* Input
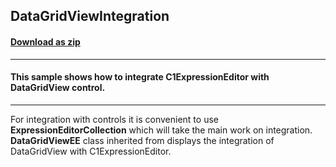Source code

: ## DataGridViewIntegration
#### [Download as zip](https://grapecity.github.io/DownGit/#/home?url=https://github.com/GrapeCity/ComponentOne-WinForms-Samples/tree/master/NetFramework\ExpressionEditor\CS\DataGridViewIntegration)
____
#### This sample shows how to integrate C1ExpressionEditor with DataGridView control.
____
For integration with controls it is convenient to use **ExpressionEditorCollection** which will take the main work on integration.
**DataGridViewEE** class inherited from displays the integration of DataGridView with C1ExpressionEditor.
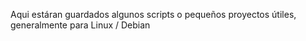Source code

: Aqui estáran guardados algunos scripts o pequeños proyectos útiles, generalmente para Linux / Debian

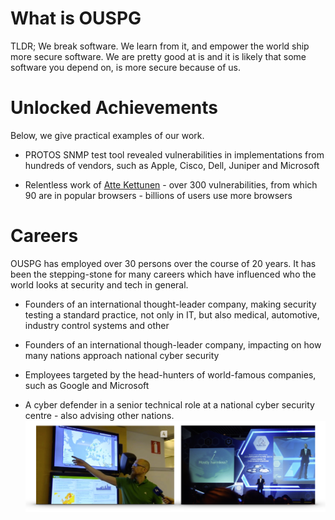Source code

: # What is OUSPG

TLDR; We break software. We learn from it, and empower
the world ship more secure software. We are pretty good at is and it is
likely that some software you depend on, is more secure because of us.

# Unlocked Achievements

Below, we give practical examples of our work.

 * PROTOS SNMP test tool revealed vulnerabilities in implementations from
   hundreds of vendors, such as Apple, Cisco, Dell, Juniper and Microsoft

 * Relentless work of [Atte Kettunen](https://youtu.be/wO1LU_QKroQ) - over 300
   vulnerabilities, from which 90 are in popular browsers - billions of users
   use more browsers

# Careers

OUSPG has employed over 30 persons over the course of 20 years.
It has been the stepping-stone for many careers which have influenced who the
world looks at security and tech in general.

 * Founders of an international thought-leader company, making security testing
   a standard practice, not only in IT, but also medical, automotive, industry control
   systems and other

 * Founders of an international though-leader company, impacting on how many
   nations approach national cyber security

 * Employees targeted by the head-hunters of world-famous companies, such as
   Google and Microsoft

 * A cyber defender in a senior technical role at a national cyber security
  centre - also advising other nations.
![National cyber defender in action - protecting his own country and helping others](defender.png)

* Exercise aim
Each line from the one containing "a national cyber security" to the end of the records should be echoed exactly, and no other line.

* Task answer
 * A cyber defender in a senior technical role at a national cyber security
  centre - also advising other nations.
![National cyber defender in action - protecting his own country and helping others](defender.png)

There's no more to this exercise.